そういえば、子供たちがまだ小さいとき、県立博物館でこの像を見たことを思いだした。なんとここが発掘地だったのか。で、この11月末、再び用事があって念願の現地に行ってみたのだ。まさか、子どもがらみで再会できるとは思っても見なかった。
女神像は川を見下ろす高台にあった。周りは住宅地。もしかしたらここは縄文時代から人が住むには快適な場所だったのかもしれない。カメラを持って像に近付くとレプリカが意外に大きいのに驚いた。博物館で見た本物(原寸大レプリカだったかも)は資料によると身長45cmぐらい。レプリカはその倍以上はある。
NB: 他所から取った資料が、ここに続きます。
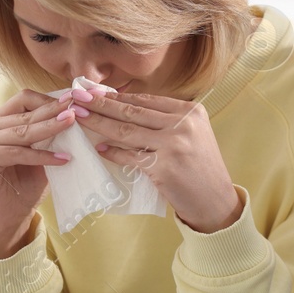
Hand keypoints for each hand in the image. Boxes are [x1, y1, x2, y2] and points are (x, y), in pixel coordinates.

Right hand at [0, 88, 89, 257]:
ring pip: (22, 130)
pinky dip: (42, 156)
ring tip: (73, 124)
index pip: (25, 99)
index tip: (77, 99)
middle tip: (79, 107)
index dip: (51, 99)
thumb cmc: (24, 187)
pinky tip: (63, 159)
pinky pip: (17, 152)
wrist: (6, 219)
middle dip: (55, 110)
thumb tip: (79, 116)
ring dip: (50, 127)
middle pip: (25, 111)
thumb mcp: (41, 156)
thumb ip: (51, 136)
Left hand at [70, 88, 242, 232]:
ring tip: (79, 117)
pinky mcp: (164, 167)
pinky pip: (130, 156)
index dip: (118, 96)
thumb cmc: (201, 168)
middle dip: (101, 103)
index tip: (95, 92)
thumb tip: (125, 107)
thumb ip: (167, 121)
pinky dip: (113, 152)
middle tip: (78, 97)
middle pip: (133, 111)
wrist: (216, 200)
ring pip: (126, 130)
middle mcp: (183, 123)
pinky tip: (99, 148)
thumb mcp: (193, 135)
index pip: (146, 100)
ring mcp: (174, 145)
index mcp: (191, 111)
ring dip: (99, 123)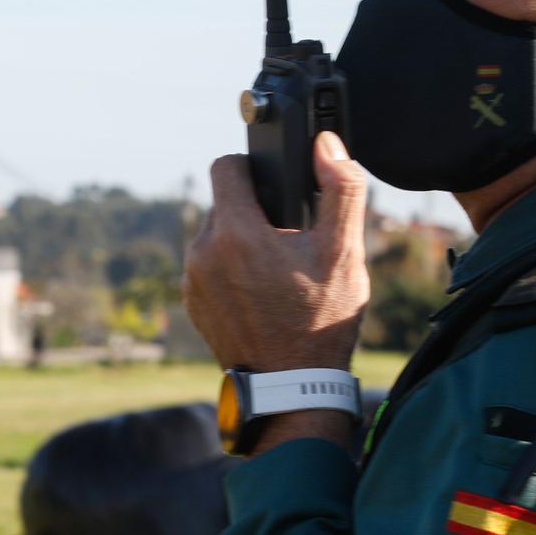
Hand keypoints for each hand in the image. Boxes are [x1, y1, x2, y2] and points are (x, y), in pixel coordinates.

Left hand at [183, 131, 370, 377]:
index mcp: (234, 232)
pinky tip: (262, 292)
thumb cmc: (319, 324)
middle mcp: (202, 252)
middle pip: (224, 203)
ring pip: (217, 236)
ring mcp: (192, 280)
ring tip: (279, 269)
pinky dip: (231, 270)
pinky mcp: (192, 303)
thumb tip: (326, 145)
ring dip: (243, 241)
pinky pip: (209, 267)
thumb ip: (340, 189)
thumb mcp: (343, 253)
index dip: (254, 166)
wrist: (290, 389)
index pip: (226, 166)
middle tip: (289, 238)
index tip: (276, 186)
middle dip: (255, 211)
縄文時代にものにモダンという言い方はおかしいけど現代のデザインにも見える。胸を張っておしりを突き出したようなポーズ。現代人にも負けないグラマラスなプロポーションで、ちょっとエロチシズムも感じる。専門家によると「生命を産む女性をかたどり健康祈願やまじないなどに使ったのではないか」ということらしい。なるほど。
公園には小さな子供連れの家族が遊びに来ていた。その楽しそうな姿を見て僕たちの子供たちの小さかった頃を思い出した。子育てはとても大変だったけれど、あんなに楽しかったことはなかった。不自由なとてつもない楽しさの中で子供たちの未来を見ていた。きっと縄文時代から数え切れない家族がこの地を歩いたんだろなあ。